3.2. Inhibition of IL-1β-Stimulated NF-κB Expression by Rg3 in Inflamed A549 Cells
To obtain the anti-inflammatory effects of Rg3 on inflammation induced human lung epithelial cells, A549 cells inflammation was induced by IL-1β (10 ng/ml) and then treated by 5 μM of Dex or 900 nM of Rg3. The NF-κB activation was analyzed by a western blot analysis to evaluate the effect of Rg3 treatment on A549 cells (Figure 2(a)). The NF-κB pathway plays a central role in immune and inflammatory responses, because the nuclear translocation of the NF-κB p65 subunit stimulates the transcription of various proinflammatory genes. Phospho-NF-κB p65/total NF-κB p65 densitometry in the cells treated with Rg3 showed the significant decrease compared to IL-1β-induced inflamed A549 cells (Figure 2(b)). The meaning of reducing the ratio of p-p65/p65 by Rg3 treatment is associated with NF-κB activation; thereby inflammation may be reduced.

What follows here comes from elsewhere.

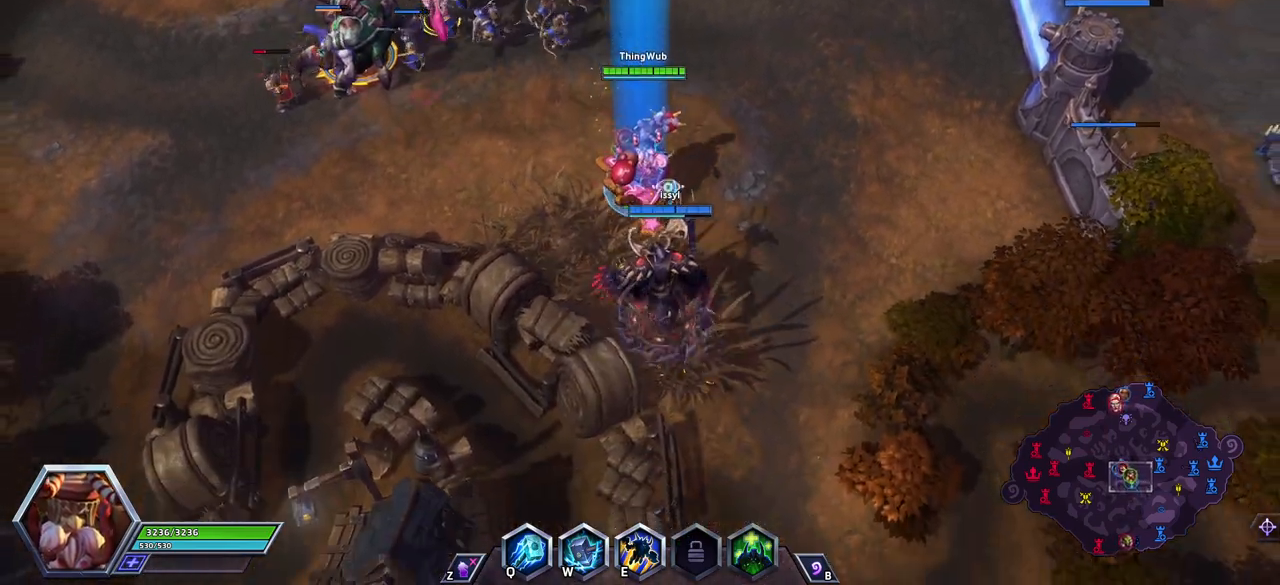
{"keys": [], "events": [[417, "space", "up"]]}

3.3. Suppression Effects of Rg3 on COX-2 Protein Expression in IL-1β-Induced Inflamed A549 Cells
As we examined whether Rg3 suppresses expression of a downstream mediator of NF-κB activation, we investigated COX-2 expression, known to be a downstream mediator of NF-κB activation. COX-2 is the enzyme that makes prostaglandins which arouse inflammation, pain, and fever. Thereby, we also investigated the expression of COX-2 in IL-1β-induced inflamed A549 cells. We found that Rg3 downregulated the expression of COX-2 effectively (Figure 3).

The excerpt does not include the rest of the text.